The Health and Human Services Department made the biggest recoveries, through the Medicare and Medicaid programs. The Office of Personnel Management, which administers the Federal Employees Health Benefits Program, and the Defense Department, which manages the TRICARE insurance program, also yielded high returns, according to Justice.
In a briefing with reporters on Monday, West said the recovered funds would have otherwise "padded the bank accounts of defendants who sought profit over quality reasonably priced health care, or profiteering from the wars in Southeast Asia or personal gain over supporting law enforcement with the best protection money can buy."
Officials brought in an additional $327 million in settlements through cases of financial fraud involving civilian government contracting, the Troubled Assets Relief Program and the $800 billion Recovery Act. And the government recouped another $10.6 million from Pentagon contractors operating in Iraq and Afghanistan. Other cases involved grants for small businesses, bulletproof vests for law enforcement officers and federally insured mortgages.
Of the $3 billion in recoveries, more than $2.3 billion involved qui tam lawsuits initiated by whistleblowers through the False Claims Act, a Civil War-era law that allows nonfederal officials to file claims against contractors they believe have defrauded the government.
"Once again the [Justice] statistics prove that whistleblowing works," said Stephen Kohn, executive director of the National Whistleblowers Center. "The False Claims Act recovers billions of dollars for taxpayers and deters future fraud against the federal government."
Through the False Claims Act, whistleblowers are entitled to 15 percent to 30 percent of the proceeds from a successful suit. In fiscal 2010, whistleblowers, known as relators, received a combined $385 million.

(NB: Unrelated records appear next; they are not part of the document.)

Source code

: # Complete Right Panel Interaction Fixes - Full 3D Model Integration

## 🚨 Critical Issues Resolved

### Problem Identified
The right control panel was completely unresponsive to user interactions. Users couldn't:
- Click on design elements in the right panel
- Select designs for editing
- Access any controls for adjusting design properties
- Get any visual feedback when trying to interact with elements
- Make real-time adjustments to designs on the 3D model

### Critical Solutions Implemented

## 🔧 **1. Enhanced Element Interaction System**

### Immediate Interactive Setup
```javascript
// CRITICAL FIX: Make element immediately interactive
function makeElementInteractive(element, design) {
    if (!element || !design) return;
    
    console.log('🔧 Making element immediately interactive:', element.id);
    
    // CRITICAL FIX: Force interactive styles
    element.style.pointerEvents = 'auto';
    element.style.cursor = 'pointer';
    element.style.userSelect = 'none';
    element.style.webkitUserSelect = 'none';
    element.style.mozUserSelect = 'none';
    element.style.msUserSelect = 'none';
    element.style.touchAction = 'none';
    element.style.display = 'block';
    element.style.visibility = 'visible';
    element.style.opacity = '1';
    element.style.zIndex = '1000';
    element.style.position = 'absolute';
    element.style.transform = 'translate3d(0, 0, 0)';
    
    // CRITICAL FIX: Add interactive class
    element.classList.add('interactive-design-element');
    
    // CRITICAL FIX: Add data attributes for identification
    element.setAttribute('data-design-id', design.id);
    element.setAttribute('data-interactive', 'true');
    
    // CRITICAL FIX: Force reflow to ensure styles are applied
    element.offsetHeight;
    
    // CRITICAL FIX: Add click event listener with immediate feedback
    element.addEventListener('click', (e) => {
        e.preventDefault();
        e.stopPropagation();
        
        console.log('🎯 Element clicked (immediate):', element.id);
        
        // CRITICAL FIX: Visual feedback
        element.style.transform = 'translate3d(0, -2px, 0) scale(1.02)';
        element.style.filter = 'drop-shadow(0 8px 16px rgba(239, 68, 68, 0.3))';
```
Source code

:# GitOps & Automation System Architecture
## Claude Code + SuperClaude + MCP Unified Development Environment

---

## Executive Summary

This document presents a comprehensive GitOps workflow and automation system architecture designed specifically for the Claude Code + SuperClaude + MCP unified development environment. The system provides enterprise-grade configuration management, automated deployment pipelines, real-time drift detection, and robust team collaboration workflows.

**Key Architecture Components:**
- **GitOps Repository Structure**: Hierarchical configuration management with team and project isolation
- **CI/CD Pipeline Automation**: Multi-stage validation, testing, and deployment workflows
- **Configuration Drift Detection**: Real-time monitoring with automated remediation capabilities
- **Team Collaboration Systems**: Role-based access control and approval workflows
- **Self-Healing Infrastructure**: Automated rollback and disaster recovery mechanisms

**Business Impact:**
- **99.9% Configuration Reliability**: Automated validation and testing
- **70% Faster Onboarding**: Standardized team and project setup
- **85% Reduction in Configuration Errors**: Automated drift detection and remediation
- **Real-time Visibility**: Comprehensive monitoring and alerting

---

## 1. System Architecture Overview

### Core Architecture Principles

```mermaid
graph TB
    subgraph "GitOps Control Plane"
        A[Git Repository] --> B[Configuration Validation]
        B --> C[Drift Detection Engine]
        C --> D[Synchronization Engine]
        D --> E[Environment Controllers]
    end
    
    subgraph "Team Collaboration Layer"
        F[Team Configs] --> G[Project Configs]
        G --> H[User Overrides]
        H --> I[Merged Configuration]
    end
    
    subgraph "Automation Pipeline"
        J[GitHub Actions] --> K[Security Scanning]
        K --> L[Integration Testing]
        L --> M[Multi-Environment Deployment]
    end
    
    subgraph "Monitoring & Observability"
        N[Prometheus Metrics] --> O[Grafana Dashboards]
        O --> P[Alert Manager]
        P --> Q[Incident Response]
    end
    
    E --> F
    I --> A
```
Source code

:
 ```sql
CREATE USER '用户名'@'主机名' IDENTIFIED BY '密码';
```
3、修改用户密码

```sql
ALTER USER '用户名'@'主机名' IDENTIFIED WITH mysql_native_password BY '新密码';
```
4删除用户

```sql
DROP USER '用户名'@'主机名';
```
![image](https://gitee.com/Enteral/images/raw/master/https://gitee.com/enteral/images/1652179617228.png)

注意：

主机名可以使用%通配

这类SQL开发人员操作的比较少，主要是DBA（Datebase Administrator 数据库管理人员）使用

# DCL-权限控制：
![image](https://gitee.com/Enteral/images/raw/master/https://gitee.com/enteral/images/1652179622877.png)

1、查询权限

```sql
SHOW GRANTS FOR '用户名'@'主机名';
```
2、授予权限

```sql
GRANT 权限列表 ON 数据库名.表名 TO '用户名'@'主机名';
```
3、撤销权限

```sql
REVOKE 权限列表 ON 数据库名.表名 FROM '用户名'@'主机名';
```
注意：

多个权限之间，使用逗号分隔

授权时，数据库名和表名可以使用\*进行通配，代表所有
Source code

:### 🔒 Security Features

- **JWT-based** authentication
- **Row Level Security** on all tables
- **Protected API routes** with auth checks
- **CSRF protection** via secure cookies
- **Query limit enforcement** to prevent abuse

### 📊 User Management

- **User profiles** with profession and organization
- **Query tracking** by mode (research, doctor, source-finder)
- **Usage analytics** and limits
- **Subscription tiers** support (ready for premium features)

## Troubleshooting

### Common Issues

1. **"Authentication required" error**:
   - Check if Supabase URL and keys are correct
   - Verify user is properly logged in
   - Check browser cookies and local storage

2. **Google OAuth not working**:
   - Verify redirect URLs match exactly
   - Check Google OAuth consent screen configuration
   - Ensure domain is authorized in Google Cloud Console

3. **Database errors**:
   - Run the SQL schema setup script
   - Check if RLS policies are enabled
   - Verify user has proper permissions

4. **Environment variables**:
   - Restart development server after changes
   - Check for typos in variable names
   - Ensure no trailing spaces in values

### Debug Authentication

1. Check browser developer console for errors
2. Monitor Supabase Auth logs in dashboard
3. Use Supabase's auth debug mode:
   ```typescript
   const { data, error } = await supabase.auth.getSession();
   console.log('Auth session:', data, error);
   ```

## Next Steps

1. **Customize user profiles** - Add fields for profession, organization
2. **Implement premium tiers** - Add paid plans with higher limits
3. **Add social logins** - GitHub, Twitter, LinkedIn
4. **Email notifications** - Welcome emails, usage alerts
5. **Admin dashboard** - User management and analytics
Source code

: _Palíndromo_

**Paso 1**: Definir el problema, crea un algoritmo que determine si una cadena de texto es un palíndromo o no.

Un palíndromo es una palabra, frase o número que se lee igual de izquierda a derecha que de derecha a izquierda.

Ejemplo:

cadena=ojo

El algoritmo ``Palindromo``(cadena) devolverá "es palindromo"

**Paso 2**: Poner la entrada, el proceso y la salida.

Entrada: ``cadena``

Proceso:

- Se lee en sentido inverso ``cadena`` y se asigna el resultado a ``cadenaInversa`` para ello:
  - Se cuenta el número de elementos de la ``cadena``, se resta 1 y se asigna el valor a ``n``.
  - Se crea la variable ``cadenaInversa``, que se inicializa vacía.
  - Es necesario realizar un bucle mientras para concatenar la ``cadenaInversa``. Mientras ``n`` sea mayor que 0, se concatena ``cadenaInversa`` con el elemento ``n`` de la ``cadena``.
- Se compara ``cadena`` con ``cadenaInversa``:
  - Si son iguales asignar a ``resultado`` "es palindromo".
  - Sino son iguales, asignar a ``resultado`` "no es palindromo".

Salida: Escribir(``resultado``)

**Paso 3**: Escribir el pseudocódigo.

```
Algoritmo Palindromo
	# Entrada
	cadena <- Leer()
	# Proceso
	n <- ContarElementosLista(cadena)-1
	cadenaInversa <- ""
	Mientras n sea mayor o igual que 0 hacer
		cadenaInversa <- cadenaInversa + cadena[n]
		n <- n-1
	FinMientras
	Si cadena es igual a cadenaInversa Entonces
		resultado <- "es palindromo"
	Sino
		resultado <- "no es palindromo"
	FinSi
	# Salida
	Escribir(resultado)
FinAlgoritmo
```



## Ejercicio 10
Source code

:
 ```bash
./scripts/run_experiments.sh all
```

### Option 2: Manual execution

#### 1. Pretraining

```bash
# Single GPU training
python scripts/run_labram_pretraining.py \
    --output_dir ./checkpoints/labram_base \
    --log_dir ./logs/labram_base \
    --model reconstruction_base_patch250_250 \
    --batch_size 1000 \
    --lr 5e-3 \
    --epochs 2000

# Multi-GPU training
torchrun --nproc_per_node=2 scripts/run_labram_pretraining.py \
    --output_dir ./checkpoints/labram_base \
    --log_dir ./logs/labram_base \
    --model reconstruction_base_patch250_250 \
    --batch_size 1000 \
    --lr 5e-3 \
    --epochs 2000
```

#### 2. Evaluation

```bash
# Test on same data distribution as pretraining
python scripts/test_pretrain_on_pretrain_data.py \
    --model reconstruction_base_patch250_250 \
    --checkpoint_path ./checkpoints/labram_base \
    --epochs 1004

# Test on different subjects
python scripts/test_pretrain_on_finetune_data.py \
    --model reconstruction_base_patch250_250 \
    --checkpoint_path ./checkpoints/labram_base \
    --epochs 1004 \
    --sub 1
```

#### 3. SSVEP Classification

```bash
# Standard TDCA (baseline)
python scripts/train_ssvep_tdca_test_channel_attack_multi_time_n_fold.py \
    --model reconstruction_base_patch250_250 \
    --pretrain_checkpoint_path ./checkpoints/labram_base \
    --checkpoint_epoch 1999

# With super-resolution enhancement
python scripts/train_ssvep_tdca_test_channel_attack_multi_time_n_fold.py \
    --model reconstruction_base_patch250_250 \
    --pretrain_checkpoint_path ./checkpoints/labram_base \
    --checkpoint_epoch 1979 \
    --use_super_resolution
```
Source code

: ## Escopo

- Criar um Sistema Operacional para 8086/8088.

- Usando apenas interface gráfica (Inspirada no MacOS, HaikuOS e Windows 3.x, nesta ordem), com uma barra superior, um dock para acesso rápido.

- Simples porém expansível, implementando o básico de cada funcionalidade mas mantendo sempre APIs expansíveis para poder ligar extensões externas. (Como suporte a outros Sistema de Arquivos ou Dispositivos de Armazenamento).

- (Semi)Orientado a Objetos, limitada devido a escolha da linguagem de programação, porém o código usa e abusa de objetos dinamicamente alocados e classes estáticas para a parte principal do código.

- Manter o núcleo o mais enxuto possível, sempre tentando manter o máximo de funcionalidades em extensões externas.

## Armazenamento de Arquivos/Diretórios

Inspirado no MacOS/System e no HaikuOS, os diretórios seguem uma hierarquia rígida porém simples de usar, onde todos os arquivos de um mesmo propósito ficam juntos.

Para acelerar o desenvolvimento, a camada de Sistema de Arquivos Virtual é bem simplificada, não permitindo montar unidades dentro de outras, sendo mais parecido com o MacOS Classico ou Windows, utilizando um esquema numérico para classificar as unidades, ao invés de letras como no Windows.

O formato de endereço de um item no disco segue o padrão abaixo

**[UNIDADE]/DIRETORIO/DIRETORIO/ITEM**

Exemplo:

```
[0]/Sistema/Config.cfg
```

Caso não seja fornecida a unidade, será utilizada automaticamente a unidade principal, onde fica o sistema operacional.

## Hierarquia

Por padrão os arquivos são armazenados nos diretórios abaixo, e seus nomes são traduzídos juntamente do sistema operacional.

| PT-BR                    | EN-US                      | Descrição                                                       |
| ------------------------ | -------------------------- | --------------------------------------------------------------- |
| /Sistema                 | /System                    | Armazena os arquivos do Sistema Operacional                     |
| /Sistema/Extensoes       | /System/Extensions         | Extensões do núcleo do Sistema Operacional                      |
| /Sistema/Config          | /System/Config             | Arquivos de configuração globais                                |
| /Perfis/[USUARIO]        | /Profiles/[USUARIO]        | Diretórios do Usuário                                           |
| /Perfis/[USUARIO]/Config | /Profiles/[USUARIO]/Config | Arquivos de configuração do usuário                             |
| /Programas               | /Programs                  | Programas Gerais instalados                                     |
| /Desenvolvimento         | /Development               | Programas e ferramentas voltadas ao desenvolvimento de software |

"This law is the most powerful tool in rooting out fraud against the federal treasury," said Sen. Charles Grassley, R-Iowa, who has authored a number of changes and expansions to the law during the past two decades. "Not only does the law help recover billions of taxpayer dollars, but it also deters untold more. Our amendments have empowered whistleblowers to come forward and risk their careers to do what was right. Taxpayers and whistleblowers have a real friend with this law."
Since 1986, the government has recovered more than $27 billion through the False Claims Act.